Meski telah divonis, Eddy Tansil tidak menyelesaikan masa hukuman hingga tuntas. Pada Mei 1996, dirinya melarikan diri dari Lembaga Pemasyarakatan Cipinang. Peristiwa tersebut menjadi salah satu pelarian narapidana paling terkenal di Indonesia.
Saat itu, Eddy mendapat izin menjalani pemeriksaan kesehatan di rumah sakit. Kesempatan tersebut dimanfaatkan untuk menghilang sebelum kembali ke lapas. Hingga kini, keberadaan Eddy Tansil masih menjadi misteri bagi aparat.
Pemerintah sempat melibatkan Interpol untuk memperluas pencarian lintas negara. Informasi keberadaannya pernah mengarah ke China, Hong Kong, dan Singapura.
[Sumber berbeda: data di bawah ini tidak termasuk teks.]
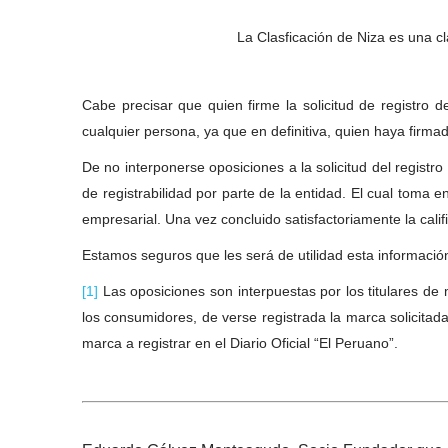
La Clasficación de Niza es una c
Cabe precisar que quien firme la solicitud de registro 
cualquier persona, ya que en definitiva, quien haya firmado
De no interponerse oposiciones a la solicitud del registr
de registrabilidad por parte de la entidad. El cual toma 
empresarial. Una vez concluido satisfactoriamente la califi
Estamos seguros que les será de utilidad esta informació
[1]
Las oposiciones son interpuestas por los titulares de 
los consumidores, de verse registrada la marca solicitada.
marca a registrar en el Diario Oficial “El Peruano”.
Namun berbagai upaya pelacakan selama bertahun-tahun belum membuahkan hasil.
Meski buronan belum ditemukan, negara berhasil mengamankan sebagian aset terkait perkara tersebut. Keberhasilan itu menjadi langkah penting dalam pemulihan kerugian negara. Upaya penelusuran aset kasus korupsi lama pun terus berlanjut.(R-03)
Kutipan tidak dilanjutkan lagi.